The Thirty Meter Telescope Observatory Corp. of Pasadena, Calif., wants to build one of the largest, most advanced telescopes in the world near the summit of Mauna Kea. The Hawaii State Board of Land and Natural Resources unanimously approved a permit to build the Thirty Meter Telescope (TMT) on conservation land joining 13 other telescopes already in operation on the mountain.

University of Hawaii President M.R.C. Greenwood tells the Honolulu Star-Advertiser, she was “very pleased” that the land board granted a conservation district use permit for the Thirty Meter Telescope, and is hopeful that the contested case will allow the project to continue.

Office of Conservation and Coastal Lands Administrator Samuel J. Lemmo told the newspaper the hope is to have the contested case hearing concluded within six months.

Opponents of the construction were granted their request for a contested case hearing, allowing one last chance to make their case and get a final review by the land board.

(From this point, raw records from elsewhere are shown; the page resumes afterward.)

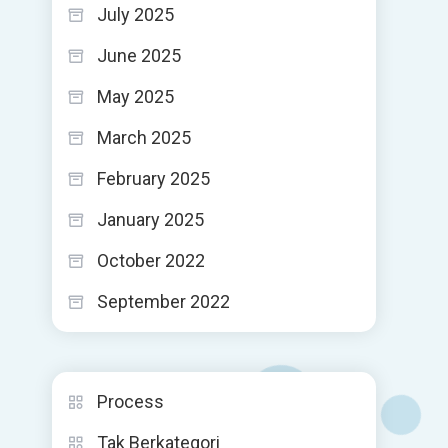
July 2025
June 2025
May 2025
March 2025
February 2025
January 2025
October 2022
September 2022
Process
Tak Berkategori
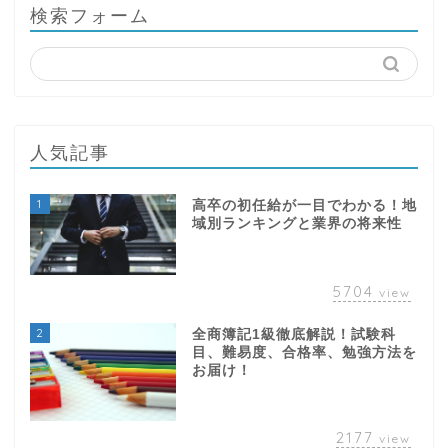
人気記事
1
高卒の初任給が一目でわかる！地
域別ランキングと業界の将来性
5704
view
2
全商簿記1級徹底解説！試験科
目、難易度、合格率、勉強方法を
お届け！
2177
view
3
新しいジュニアNISAのすべて！
子どもの未来の資産形成はこれで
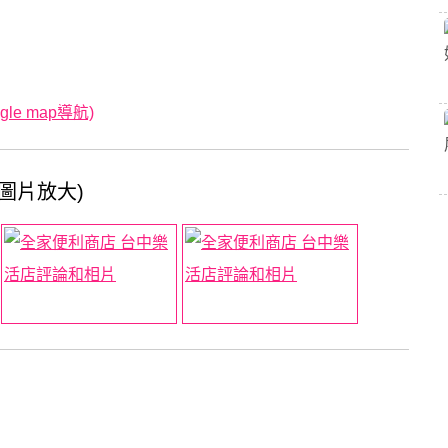
e map導航)
圖片放大)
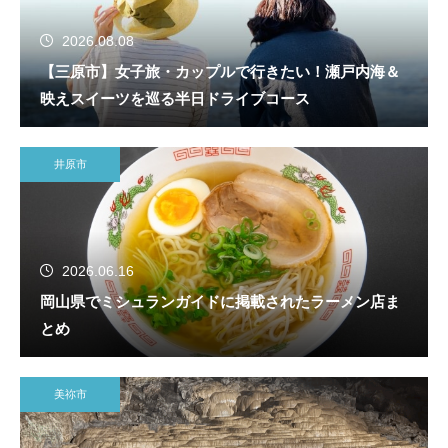
2026.08.08
【三原市】女子旅・カップルで行きたい！瀬戸内海＆
映えスイーツを巡る半日ドライブコース
井原市
2026.06.16
岡山県でミシュランガイドに掲載されたラーメン店ま
とめ
美祢市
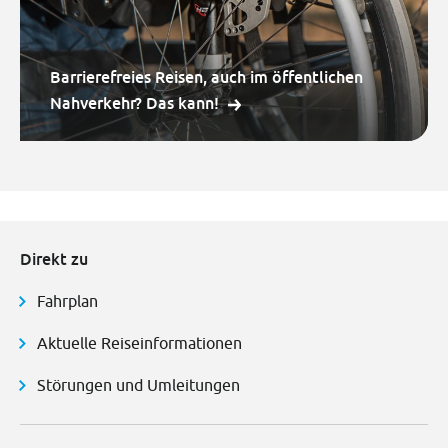
Barrierefreies Reisen, auch im öffentlichen
Nahverkehr? Das kann!
Direkt zu
Fahrplan
Aktuelle Reiseinformationen
Störungen und Umleitungen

Several Hawaiians say the construction defiles Mauna Kea’s summit, which they consider sacred and environmentalists oppose the construction, explaining it would harm the rare Wekiu bug.

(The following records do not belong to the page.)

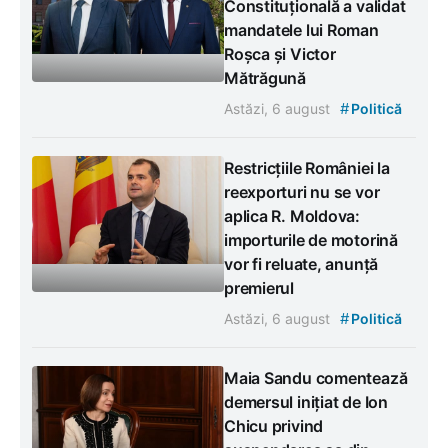
Constituțională a validat
mandatele lui Roman
Roșca și Victor
Mătrăgună
#
Astăzi, 6 august
Politică
Restricțiile României la
reexporturi nu se vor
aplica R. Moldova:
importurile de motorină
vor fi reluate, anunță
premierul
#
Astăzi, 6 august
Politică
Maia Sandu comentează
demersul inițiat de Ion
Chicu privind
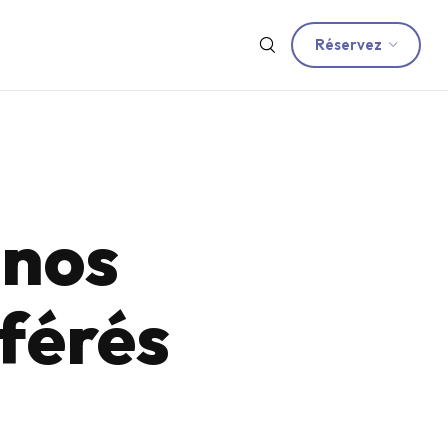
Réservez
 nos
férés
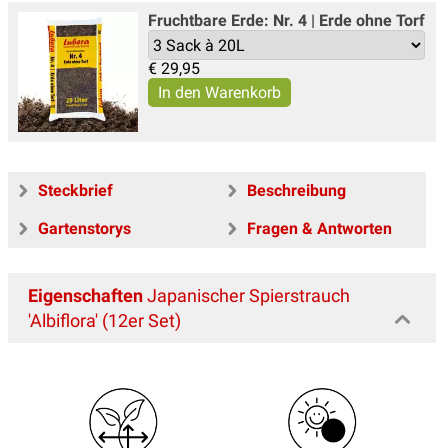
Fruchtbare Erde: Nr. 4 | Erde ohne Torf
€
29,95
Steckbrief
Beschreibung
Gartenstorys
Fragen & Antworten
Eigenschaften
Japanischer Spierstrauch
'Albiflora' (12er Set)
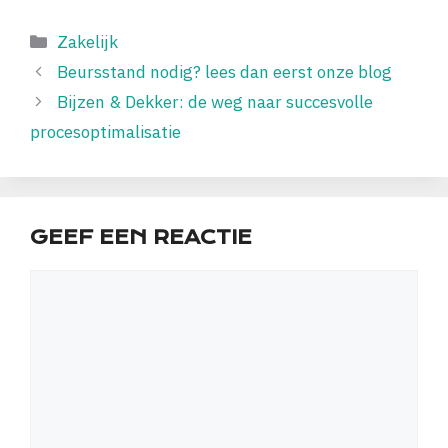
Categorieën
Zakelijk
Beursstand nodig? lees dan eerst onze blog
Bijzen & Dekker: de weg naar succesvolle
procesoptimalisatie
GEEF EEN REACTIE
Reactie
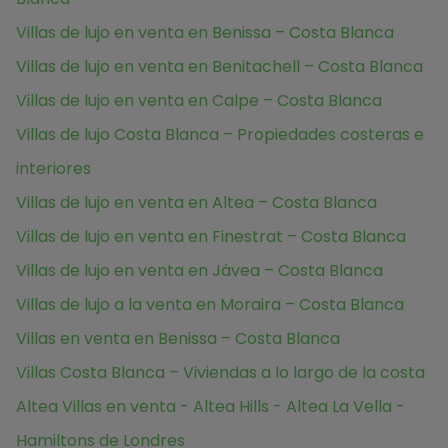
Villas de lujo en venta en Benissa – Costa Blanca
Villas de lujo en venta en Benitachell – Costa Blanca
Villas de lujo en venta en Calpe – Costa Blanca
Villas de lujo Costa Blanca – Propiedades costeras e
interiores
Villas de lujo en venta en Altea – Costa Blanca
Villas de lujo en venta en Finestrat – Costa Blanca
Villas de lujo en venta en Jávea – Costa Blanca
Villas de lujo a la venta en Moraira – Costa Blanca
Villas en venta en Benissa – Costa Blanca
Villas Costa Blanca – Viviendas a lo largo de la costa
Altea Villas en venta - Altea Hills - Altea La Vella -
Hamiltons de Londres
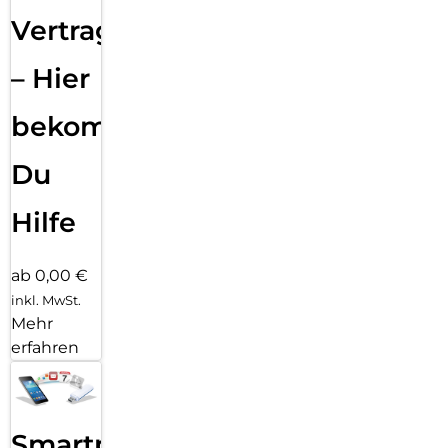
Vertragsabwicklung
– Hier
bekommst
Du
Hilfe
ab 0,00 €
inkl. MwSt.
Mehr
erfahren
Smartphone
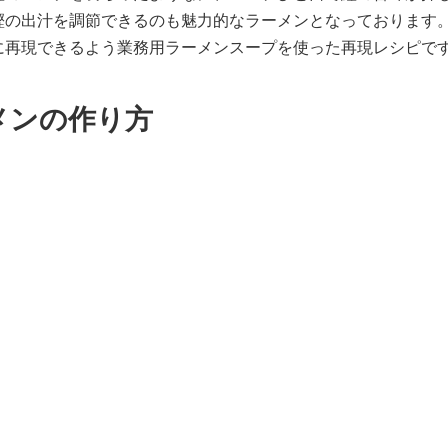
鰹の出汁を調節できるのも魅力的なラーメンとなっております
に再現できるよう業務用ラーメンスープを使った再現レシピで
メンの作り方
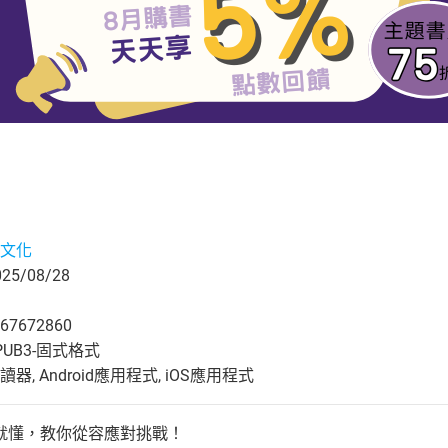
文化
5/08/28
67672860
UB3-固式格式
, Android應用程式, iOS應用程式
就懂，教你從容應對挑戰！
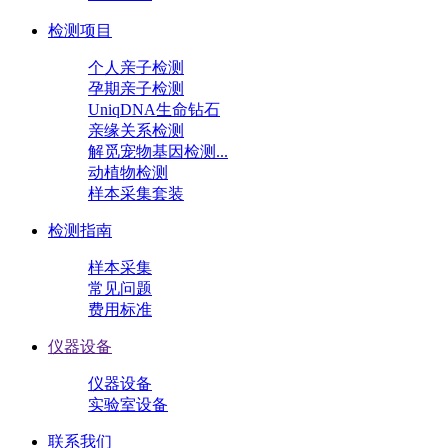
检测项目
个人亲子检测
孕期亲子检测
UniqDNA生命钻石
亲缘关系检测
解觅宠物基因检测...
动植物检测
样本采集套装
检测指南
样本采集
常见问题
费用标准
仪器设备
仪器设备
实验室设备
联系我们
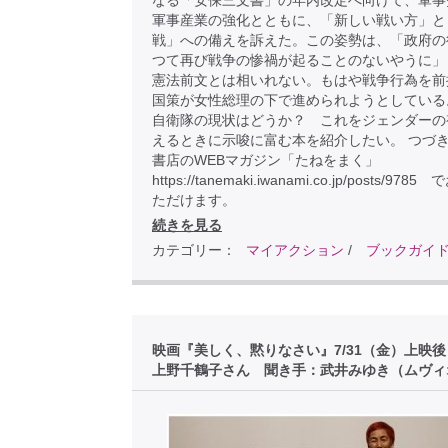
なる「安保三文書」の年内改定へ向けて、軍事
軍事産業の強化とともに、「新しい戦い方」と
戦」への備えを訴えた。この姿勢は、「政府の
つて再び戦争の惨禍が起ることのないやうに」
憲法前文とは相いれない。もはや戦争行為を前
国策が女性総理の下で進められようとしている
自衛隊の現状はどうか？ これをジェンダーの
えるときに示唆に富む本を紹介したい。 つづき
書店のWEBマガジン「たねをまく」
https://tanemaki.iwanami.co.jp/posts/97
ただけます。
続きを見る
カテゴリー：
マイアクション
/
ブックガイ
映画『美しく、黙りなさい』7/31（金）上映
上野千鶴子さん 聞き手：武井みゆき（ムヴィ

Miwa Tamanaha, executive director of Kahea: The Hawaiian Environmental Alliance says “When you bulldoze the highest temple, the highest church of a people, we as a society are saying something about what those people are worth,”

Proponents however see parallels between Hawaiians ancient star-guided navigational skills and the modern studies of the cosmos conducted atop 13,796-foot Mauna Kea.

John Hamilton, a physics and astronomy teacher at the University of Hawaii at Hilo who has observed the stars for 26 years from Hawaii says, “Yes, Mauna Kea is sacred, and I believe the peaceful work done at the observatories extends and continues this tradition of connecting to the universe.”

Marti Townsend, staff attorney and program director for Kahea, said TMT Observatory is committed to paying a “substantial amount” in exchange for the lease and that those funds would be used for the management of Mauna Kea.

“This basically is a pay-to-degrade policy,” she told Honolulu Star-Advertiser’s William Cole. “There is no pay-to-degrade policy in the state rules. We don’t have the option to let somebody pay in order to destroy the conservation district,” Townsend added.

With an estimated cost of $1.3 billion, the TMT Observatory will create construction and operations jobs and is committed to providing $1 million a year for student education programs, and would sit within the Mauna Kea Science Reserve’s 11,288-acre area leased by UH from the state for use as a scientific complex.